Vorlage: Stadtgeschichtliches Museum Leipzig
Vor­la­ge: Stadt­ge­schicht­li­ches Muse­um Leip­zig

* 1857 Wiederau, Königreich Sachsen † 1933 Archangelskoje, Oblast Moskau, Sowjetunion

Cla­ra Zet­kin war eine füh­ren­de Ver­tre­te­rin der pro­le­ta­ri­schen Frau­en­be­we­gung.

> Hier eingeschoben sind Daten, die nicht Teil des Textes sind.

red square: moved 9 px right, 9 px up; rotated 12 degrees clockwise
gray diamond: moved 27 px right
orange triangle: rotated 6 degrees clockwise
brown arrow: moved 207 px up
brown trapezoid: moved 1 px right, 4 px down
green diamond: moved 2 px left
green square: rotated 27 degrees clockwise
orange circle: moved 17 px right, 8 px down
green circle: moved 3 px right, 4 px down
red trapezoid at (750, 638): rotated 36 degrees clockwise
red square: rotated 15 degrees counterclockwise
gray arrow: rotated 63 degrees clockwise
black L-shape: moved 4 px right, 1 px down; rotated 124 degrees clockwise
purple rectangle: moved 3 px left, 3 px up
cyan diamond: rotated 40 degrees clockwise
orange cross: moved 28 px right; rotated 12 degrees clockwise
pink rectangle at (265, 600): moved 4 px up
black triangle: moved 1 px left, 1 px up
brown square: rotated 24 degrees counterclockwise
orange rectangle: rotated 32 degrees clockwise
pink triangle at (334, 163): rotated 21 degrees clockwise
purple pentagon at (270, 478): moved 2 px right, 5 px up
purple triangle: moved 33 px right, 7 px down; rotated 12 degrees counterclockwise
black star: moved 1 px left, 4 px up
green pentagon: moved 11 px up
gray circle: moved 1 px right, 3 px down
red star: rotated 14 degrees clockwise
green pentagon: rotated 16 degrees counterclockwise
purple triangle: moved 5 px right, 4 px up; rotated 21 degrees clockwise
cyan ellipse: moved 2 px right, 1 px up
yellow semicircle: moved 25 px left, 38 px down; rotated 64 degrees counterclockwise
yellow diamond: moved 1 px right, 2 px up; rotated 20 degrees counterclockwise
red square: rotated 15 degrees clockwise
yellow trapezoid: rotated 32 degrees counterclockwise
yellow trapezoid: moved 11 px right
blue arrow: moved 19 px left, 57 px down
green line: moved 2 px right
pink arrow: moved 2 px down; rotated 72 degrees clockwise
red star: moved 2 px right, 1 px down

Seit 1878 SPD-Mit­glied, lei­te­te sie 25 Jah­re lang die Zeit­schrift „Die Gleich­heit“, das publi­zis­ti­sche Organ der Arbei­te­rin­nen­be­we­gung. 1907 wur­de sie auf der ers­ten Inter­na­tio­na­len Kon­fe­renz sozia­lis­ti­scher Frau­en zur Vor­sit­zen­den des Inter­na­tio­na­len Frau­en­se­kre­ta­ri­ats gewählt. Wäh­rend des Ers­ten Welt­krie­ges lehn­te sie die SPD-Poli­tik ab, schloss sich 1919 der KPD an und war bis 1933 Reichs­tags­ab­ge­ord­ne­te. Neben der Par­tei­ar­beit lag Zet­kins Schwer­punkt auf der inter­na­tio­na­len Frau­en- und Frie­dens­po­li­tik.